Вскоре после постановки «Льстецов», когда я был более доволен жизнь, чем когда-либо, до меня дошло известие, что моя дочь, Клеопатра, неожиданно умерла, выпив дурной воды. К тому моменту, когда я узнал об этом, похороны уже состоялись — я тогда остановился у друга в Арафене, и никто не знал, где меня искать. Хозяин дома скорбел вместе со мной и отослал приглашенных им гостей прочь, но я, должен признаться, испытывал главным образом облегчение. Полагаю, это звучит бессердечно, особенно в нынешние времена, однако я почти не видел ребенка, а учитывая обстоятельства ее рождения и дурацкое, оскорбительное имя, данное ей Федрой, она, казалось, олицетворяет наш разлад.
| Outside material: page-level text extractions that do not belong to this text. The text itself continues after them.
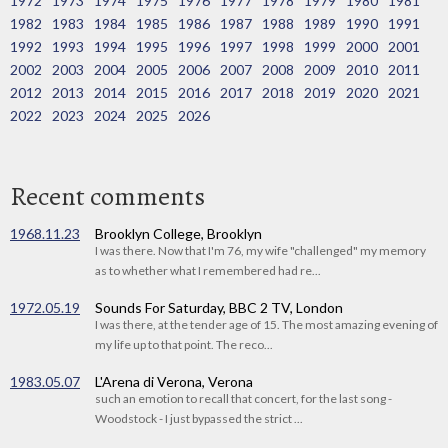
1972
1973
1974
1975
1976
1977
1978
1979
1980
1981
1982
1983
1984
1985
1986
1987
1988
1989
1990
1991
1992
1993
1994
1995
1996
1997
1998
1999
2000
2001
2002
2003
2004
2005
2006
2007
2008
2009
2010
2011
2012
2013
2014
2015
2016
2017
2018
2019
2020
2021
2022
2023
2024
2025
2026
Recent comments
1968.11.23
Brooklyn College, Brooklyn
I was there. Now that I'm 76, my wife "challenged" my memory
as to whether what I remembered had re...
1972.05.19
Sounds For Saturday, BBC 2 TV, London
I was there, at the tender age of 15. The most amazing evening of
my life up to that point. The reco...
1983.05.07
L'Arena di Verona, Verona
such an emotion to recall that concert, for the last song -
Woodstock - I just bypassed the strict ...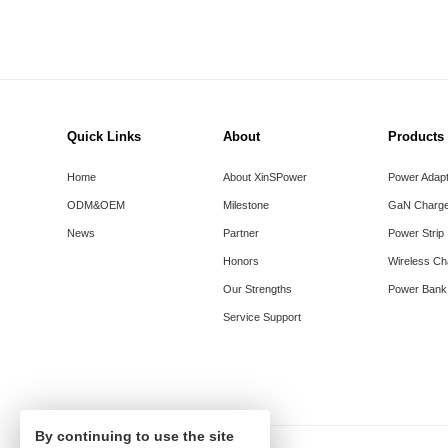
Quick Links
About
Products
Home
About XinSPower
Power Adap
ODM&OEM
Milestone
GaN Charge
News
Partner
Power Strip
Honors
Wireless Ch
Our Strengths
Power Bank
Service Support
By continuing to use the site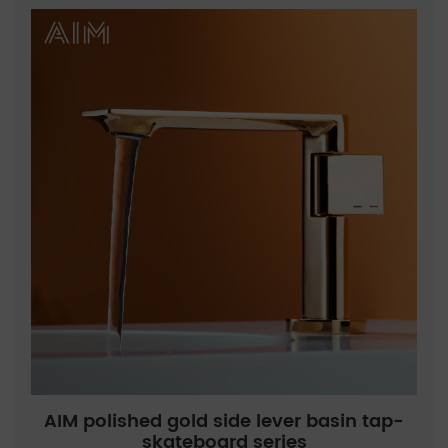
AIM polished gold side lever basin tap-
skateboard series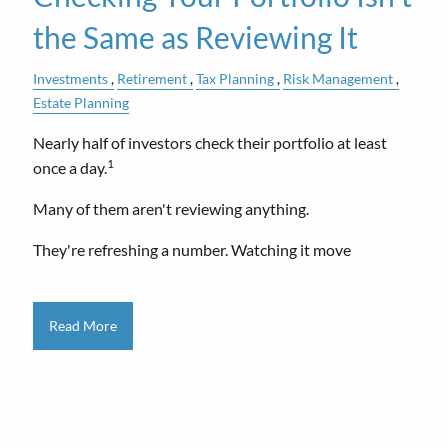
the Same as Reviewing It
Investments
Retirement
Tax Planning
Risk Management
Estate Planning
Nearly half of investors check their portfolio at least
1
once a day.
Many of them aren't reviewing anything.
They're refreshing a number. Watching it move
Read More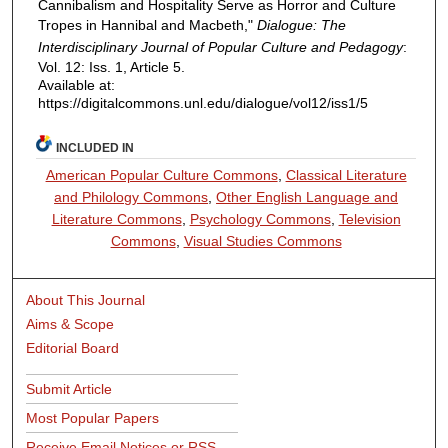
Cannibalism and Hospitality Serve as Horror and Culture
Tropes in Hannibal and Macbeth,"
Dialogue: The
Interdisciplinary Journal of Popular Culture and Pedagogy
:
Vol. 12: Iss. 1, Article 5.
Available at:
https://digitalcommons.unl.edu/dialogue/vol12/iss1/5
INCLUDED IN
American Popular Culture Commons
,
Classical Literature
and Philology Commons
,
Other English Language and
Literature Commons
,
Psychology Commons
,
Television
Commons
,
Visual Studies Commons
About This Journal
Aims & Scope
Editorial Board
Submit Article
Most Popular Papers
Receive Email Notices or RSS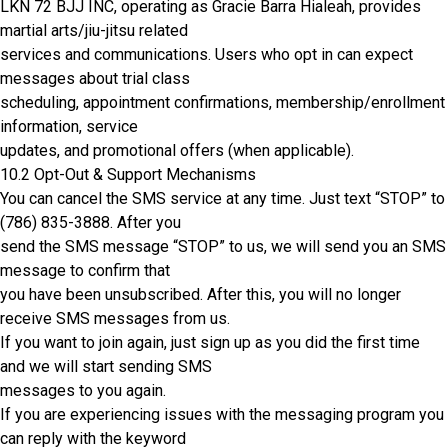
LKN 72 BJJ INC, operating as Gracie Barra Hialeah, provides
martial arts/jiu-jitsu related
services and communications. Users who opt in can expect
messages about trial class
scheduling, appointment confirmations, membership/enrollment
information, service
updates, and promotional offers (when applicable).
10.2 Opt-Out & Support Mechanisms
You can cancel the SMS service at any time. Just text “STOP” to
(786) 835-3888
. After you
send the SMS message “STOP” to us, we will send you an SMS
message to confirm that
you have been unsubscribed. After this, you will no longer
receive SMS messages from us.
If you want to join again, just sign up as you did the first time
and we will start sending SMS
messages to you again.
If you are experiencing issues with the messaging program you
can reply with the keyword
Вам знакома история героя Мелеагра: в день его рождения богиня предсказала, что жизнь его закончится, когда в очаге сгорит некое определенное бревно, и мать Мелеагра спрятала это бревно и хранила его, покуда однажды, в ярости, не швырнула его в огонь — и ее сын умер. Ну так вот, а я утвердился во мнении, что покуда Клеопатра жива, я не смогу заставить себя увидеться с Федрой, несмотря даже на то, что давно признал Клеопатру своей дочерью. И вот она умерла, внезапно и неожиданно, как Мелеагр. Никакой вины за ее смерть я не чувствовал, но мне казалось, что она не бесцельна. Будь я одним из тех, кто верит тому, чему учат на мистериях, я бы безусловно объявил это жертвоприношением невинного на благо народа, однако мне эти учения всегда были чужды.

Я распрощался со своим арафенским другом и поехал в Город, чтобы обнаружить, что Федры там нет. Привратник сказал, что она уехала к дяде, живущему рядом с Элевсином, и вернется через месяц. Я подумывал поехать за ней в Элевсин, однако в Городе у меня были дела, и я решил дожидаться ее возвращения. Я поселился в доме и стал расспрашивать слуг о ее жизни.

Сперва они неохотно говорили на эту тему, но когда я убедил их, что желаю примириться с ней, их стало невозможно остановить. Хозяйка ужасно несчастна, говорили они; она сидела дома, пряла шерсть и шила плащи и туники для меня в надежде, что в один прекрасный день я вернусь. Она не прикасалась к вину — даже в доме его не держала — и ходила на все мои пьесы. Я был глубоко тронут их рассказом, но обнаружив несколько разбитых амфор в куче старой золы, начал испытывать некие подозрения. Я попросил слуг показать одежды, которые Федра мне сшила — должно быть, их уже накопилось несколько сундуков? Они посмотрели на меня кислым взглядом и признали, что немного преувеличили — и насчет одежд, и насчет вина. Но они клялись Стиксом, что мужчины в доме не появлялись ни разу, и выражали готовность пройти через пытки, если я им не верю.